[Source passage Boundary: Start]

The closing event will occur on the Zoom beginning at 1:00 PM on April 25. An email link will be provided to teams at the time of registration. Please contact the organizer, Catherine Farr ([email protected])
All teams competing for prizes must arrive and submit their checklists and pledge forms no later than 1:30 PM (otherwise, submit electronically to the organizers by the end of the day). Winners will be announced, and prizes awarded at 2:00 PM. Prizes will be mailed to team captains. Please note that certain species may require additional documentation to be considered valid (see Checklist). This may mean a descriptive species report, and if possible, photo evidence or sound recording.
Teams are HIGHLY ENCOURAGED but not required to utilize eBird to report their records. They may do this on their phones as they go from place to place, and data can be temporarily hidden if desired (though checking others’ eBird lists is not allowed during the event). For this reason, it is necessary to keep track of numbers of individual birds seen for each species.
Count Area: The geographic area covered by this Birding Classic is Blair County and all counties that border it: Centre, Clearfield, Cambria, Bedford, and Huntingdon. All wild bird species recorded from within the county borders are valid. Counters, as well as birds, must be physically located within one of the counties. It is helpful to have a smartphone to track exact location, in case your team is at the edge of the count area.
Count area for Penn State Altoona campuses: a separate map will be provided to teams covering only the campuses, which include all contiguous (connected) land owned by Penn State on the Ivyside Campus and on the Downtown Campus, as well as in the Seminar Forest. Teams restricting their counting to the campuses can only count birds seen from within the physical boundaries of the campuses, but these may include species perched or flying outside campuses. Teams may not count birds seen when teams are travelling between campuses. Study maps are available at http://www.altoona.psu.edu/aboutus/maps.php.

[Source passage Boundary: End]
[Extracted data Boundary: Start]

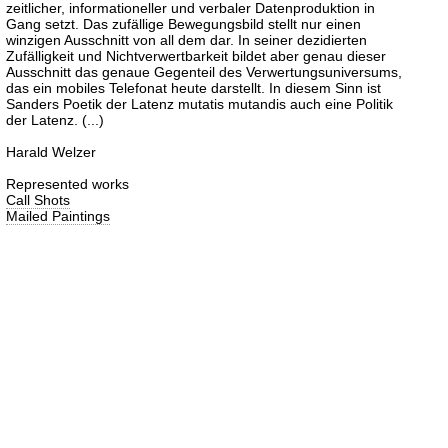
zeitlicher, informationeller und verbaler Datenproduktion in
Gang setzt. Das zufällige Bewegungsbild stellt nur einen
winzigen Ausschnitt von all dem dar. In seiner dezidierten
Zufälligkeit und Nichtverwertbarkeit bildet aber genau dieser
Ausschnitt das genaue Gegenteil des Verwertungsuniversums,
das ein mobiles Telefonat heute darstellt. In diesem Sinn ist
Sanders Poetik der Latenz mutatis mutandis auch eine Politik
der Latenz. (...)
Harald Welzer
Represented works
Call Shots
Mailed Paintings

[Extracted data Boundary: End]

Set of tasks
**A)** Answer these from the Birding Classic rules:
(i) At what time will winners be announced?
(ii) Which counties border Blair County?
(iii) May teams count birds seen while traveling between campuses?
**B)** Please quote the Birding Classic rules word for word, everything from "The closing event" down to "Farr ([email protected])".

Replies
**A)**
(i) 2:00 PM
(ii) Centre, Clearfield, Cambria, Bedford, and Huntingdon
(iii) No

**B)**
The closing event will occur on the Zoom beginning at 1:00 PM on April 25. An email link will be provided to teams at the time of registration. Please contact the organizer, Catherine Farr ([email protected])